#### Fragmento:
^^^^^^^^

Por Iván Poduje, arquitecto, socio de Atisba Julio 17, 2014

Se requerirán cambios sustantivos, que inevitablemente producirán conflictos ciudadanos, así que la pregunta clave es cómo conducirlos.

El ex presidente Lagos solía dar este ejemplo cada vez que lo apuraban con alguna reforma. Decía: “Usted me pide que construyamos el puente primero, pero yo le digo que antes necesitamos la Costanera y previo a ello, debemos desviar el tren”. El puente era el Llacolén de Concepción; la avenida, la costanera del Bío Bío; y el tren, el futuro ferrocarril suburbano Biovías. Lagos se refería al megaproyecto Ribera Norte que buscaba recuperar un terreno de 20 ha. ubicado a sólo 10 cuadras del centro de la capital penquista, pero que hace años estaba abandonado y con serios problemas de deterioro y segregación.

Si bien Ribera Norte era un proyecto de larga data, Lagos tuvo la visión para empujarlo contra viento y marea, y el tiempo  le dio la razón. No sólo recuperó la relación de la ciudad con el río, sino que ahí se localiza el centro cívico regional, nuevos parques y espacios públicos, y el futuro teatro municipal del área metropolitana.

Lo mismo ocurrió en Viña del Mar cuando el ex presidente y su intendente Raúl Allard decidieron soterrar el tren que dividía la ciudad para convertirlo en un metro regional con un parque y espacios públicos en su superficie. Tal como Ribera Norte, esta megaobra cambió la tendencia de crecimiento del Gran Valparaíso y pasó a ser la columna vertebral de su sistema de transporte, atrayendo miles de nuevos hogares y servicios.

Es cierto que el ímpetu transformador laguista se pasó de revoluciones con el Transantiago, o la fallida extensión del tren al sur. Pero incluso con estas fallas, graves y de alto costo, el saldo en materia urbana es positivo. Sus obras lograron cambiar tendencias, direccionaron el crecimiento de las ciudades, resolvieron deficits históricos de infraestructura y le dieron un impulso a la actividad económica y cultural, en una escala sin precedentes desde la industrialización impulsada por los radicales luego de la creación de la Corfo.

^^^^^^^^

#### Registro de datos:
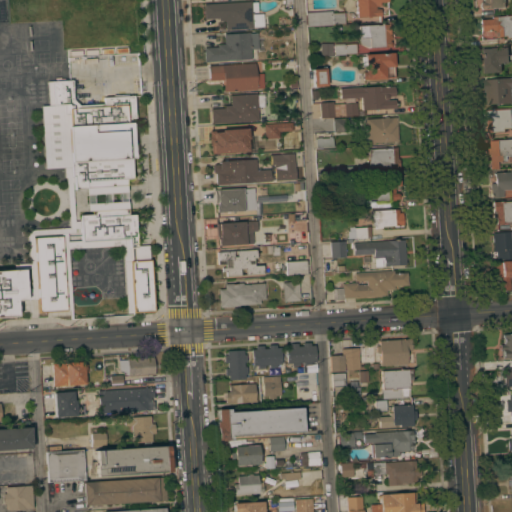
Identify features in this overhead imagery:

^^^^^^^^

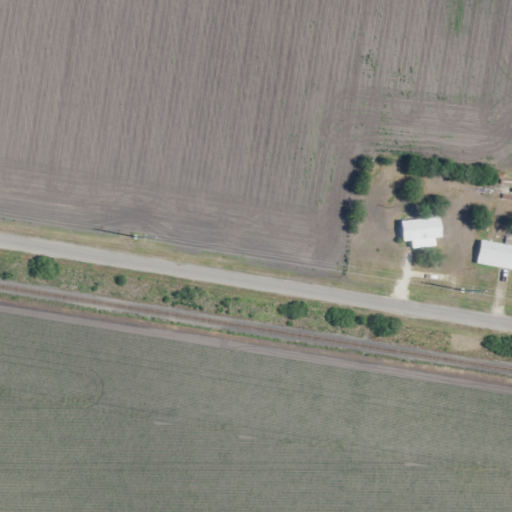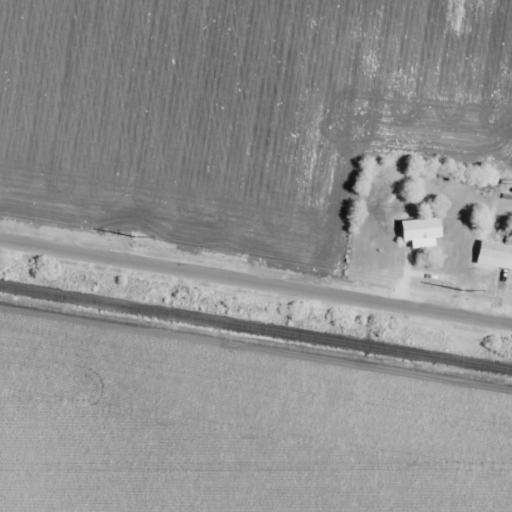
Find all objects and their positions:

^^^^^^^^

#### Requisitos de la tarea:
1 – Reproduce textualmente el fragmento sobre las obras urbanas de Lagos, comenzando por "Por Iván Poduje, arquitecto, socio" y siguiendo hasta "es cómo conducirlos.".
2 – Según el fragmento sobre las obras urbanas de Lagos, ¿qué superficie tenía el terreno que buscaba recuperar el megaproyecto Ribera Norte?
3 – Prosigue la redacción del fragmento sobre las obras urbanas de Lagos a partir del punto en que se interrumpe.

#### Respuestas del ejercicio:
1 –
Por Iván Poduje, arquitecto, socio de Atisba Julio 17, 2014

Se requerirán cambios sustantivos, que inevitablemente producirán conflictos ciudadanos, así que la pregunta clave es cómo conducirlos.

2 – El terreno tenía 20 hectáreas.

3 –
El ímpetu transformador se fue de La Moneda junto con Lagos. Mucho antes que las emblemáticas marchas del 2011, la comunidad exigió participar en los proyectos que los afectaban y se opuso a muchos de ellos, incluyendo una obra emblemática del ex presidente, como la Costanera Norte, cuyo trazado debió ser modificado debido al rechazo que generó en Bellavista y Pedro de Valdivia Norte.

En esta última década la participación ciudadana se consolidó como el nuevo paradigma con que deben diseñarse las políticas urbanas, con sus luces y sombras. Dentro de las primeras debemos destacar el aporte de la participación para mejorar la calidad de los proyectos que se construyen, como ocurrió en el citado caso de Costanera Norte o en el soterramiento del Acceso Sur y Américo Vespucio Oriente.

Es más, si la participación ciudadana hubiese existido con la fuerza actual hace 20 o 40 años, se hubiesen evitado desastres urbanos que aún nos pesan, como la vía elevada en Valparaíso o el tramo sur de la circunvalación Vespucio donde varias comunas deben convivir con viaductos, trincheras y basurales en el entorno de la moderna autopista.

Otro aspecto positivo de la participación ha sido poner la ciudad en la agenda pública. Gracias a ello, es frecuente ver en diarios, revistas y televisión, interesantes y apasionados debates sobre el uso de la bicicleta, la apertura de un museo, la construcción de un centro comercial, el diseño de una autopista o los cambios en la altura de los edificios propuestos por los planes reguladores.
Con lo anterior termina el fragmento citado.